I keep referring to the book that I published in 1996 by Mason Weaver, entitled “It’s OK to Leave the Plantation” because it was so pivotal for me in so many ways. Weaver, a black man and a Berkeley grad in political science and black history, recounted his growing up years, the strength and integrity of his family and the tragic racism he encountered.
Ultimately, he found his strength in forgiveness and that gave him the freedom to achieve anything he wanted to do. He is a blessed man. He also has a soft spot for Fallbrook, Bonsall and Temecula where he started his career speaking to Republican groups. He was called all kinds of names by other black people, and he didn’t care. He is not angry. He doesn’t believe anyone has held him back or has the power to hold him back. Now maybe he comes from a stronger family. I don’t know.

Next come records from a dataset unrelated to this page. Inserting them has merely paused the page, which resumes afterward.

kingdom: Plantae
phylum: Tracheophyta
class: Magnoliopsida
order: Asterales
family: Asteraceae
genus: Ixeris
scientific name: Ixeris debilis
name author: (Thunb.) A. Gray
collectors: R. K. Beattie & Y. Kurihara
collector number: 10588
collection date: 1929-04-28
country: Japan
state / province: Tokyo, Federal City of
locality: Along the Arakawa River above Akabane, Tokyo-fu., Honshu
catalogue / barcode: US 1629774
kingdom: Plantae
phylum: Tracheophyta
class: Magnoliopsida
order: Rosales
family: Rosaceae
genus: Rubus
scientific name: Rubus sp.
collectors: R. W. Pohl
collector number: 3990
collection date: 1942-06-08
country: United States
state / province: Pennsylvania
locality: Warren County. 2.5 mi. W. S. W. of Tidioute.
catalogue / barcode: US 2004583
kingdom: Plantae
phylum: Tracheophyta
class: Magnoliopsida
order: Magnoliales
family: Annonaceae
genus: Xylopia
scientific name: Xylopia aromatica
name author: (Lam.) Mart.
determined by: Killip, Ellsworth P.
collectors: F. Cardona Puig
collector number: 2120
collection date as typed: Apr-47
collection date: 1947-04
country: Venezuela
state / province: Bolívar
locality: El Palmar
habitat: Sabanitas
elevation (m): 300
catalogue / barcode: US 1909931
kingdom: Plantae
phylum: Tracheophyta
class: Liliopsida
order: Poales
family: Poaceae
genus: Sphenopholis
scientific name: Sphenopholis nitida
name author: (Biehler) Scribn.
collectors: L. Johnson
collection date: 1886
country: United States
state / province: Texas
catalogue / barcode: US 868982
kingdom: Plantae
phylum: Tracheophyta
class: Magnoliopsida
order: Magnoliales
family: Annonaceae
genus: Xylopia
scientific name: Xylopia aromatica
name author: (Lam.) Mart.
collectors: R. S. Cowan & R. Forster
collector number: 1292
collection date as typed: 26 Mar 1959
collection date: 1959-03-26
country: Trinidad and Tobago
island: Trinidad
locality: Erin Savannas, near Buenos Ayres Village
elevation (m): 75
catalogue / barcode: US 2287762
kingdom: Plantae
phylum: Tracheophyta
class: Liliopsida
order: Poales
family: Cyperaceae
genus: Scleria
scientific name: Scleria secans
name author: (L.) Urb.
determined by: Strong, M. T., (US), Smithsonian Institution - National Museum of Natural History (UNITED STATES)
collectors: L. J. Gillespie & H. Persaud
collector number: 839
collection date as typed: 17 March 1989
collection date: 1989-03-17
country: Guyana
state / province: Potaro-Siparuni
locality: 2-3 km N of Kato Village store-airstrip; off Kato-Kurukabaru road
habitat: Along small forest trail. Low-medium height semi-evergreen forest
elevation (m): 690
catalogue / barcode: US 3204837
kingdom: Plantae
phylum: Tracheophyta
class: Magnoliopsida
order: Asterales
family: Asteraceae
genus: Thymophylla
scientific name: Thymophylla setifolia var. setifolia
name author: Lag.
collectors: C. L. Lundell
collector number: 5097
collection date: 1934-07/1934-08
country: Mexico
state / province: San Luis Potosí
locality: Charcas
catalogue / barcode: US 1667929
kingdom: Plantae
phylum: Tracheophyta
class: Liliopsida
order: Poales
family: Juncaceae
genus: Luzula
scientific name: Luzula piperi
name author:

I do know that for those who may be refugees, immigrants, poor or for any reason still disenfranchised in our county, there are amazing organizations like Mission Driven Finance who provide funding for businesses who may typically not be fundable, and they concentrate on businesses who are good for the community.
They are a group that funded Village News when we needed a boost, and they did it because they believed in us and what we were doing and our impact on the community. They are an example of the best this country has to offer: competent people working with generous funders to provide opportunity to grateful benefactors who wouldn’t have the opportunity otherwise.
Also, here locally, we do our best for at risk and food insecure families through the food pantry, all our nonprofits and health care facilities. Other than the occasional deportation issue, we live in a place where we all feel pretty safe and respectful of each other, and I really cherish that. It’s definitely a privilege we all value.
If we can keep the looters from destroying more neighborhoods, my hope is that the opportunity zones, school choice, the historic funding for historically black colleges and universities will help, and we will return to the lowest unemployment rate for the black community and the highest wage increases that were being enjoyed before the coronavirus pandemic. That’s a great start anyway.
My guess is that the rioters weren’t aware that these historic things had happened in the last couple of years. If they had the perspective of history and the media was talking about them, people wouldn’t be quite so angry. They might have hope that while our systems aren’t perfect, they’re pretty darn good.
We don’t need to destroy everything and start over. We need to continue to build from what we’ve started and recognize that we’ve come a long way with civil rights and that lowering the police shootings of 100 per year down to nine is not perfect, but it is a 91% improvement. Can we agree on that?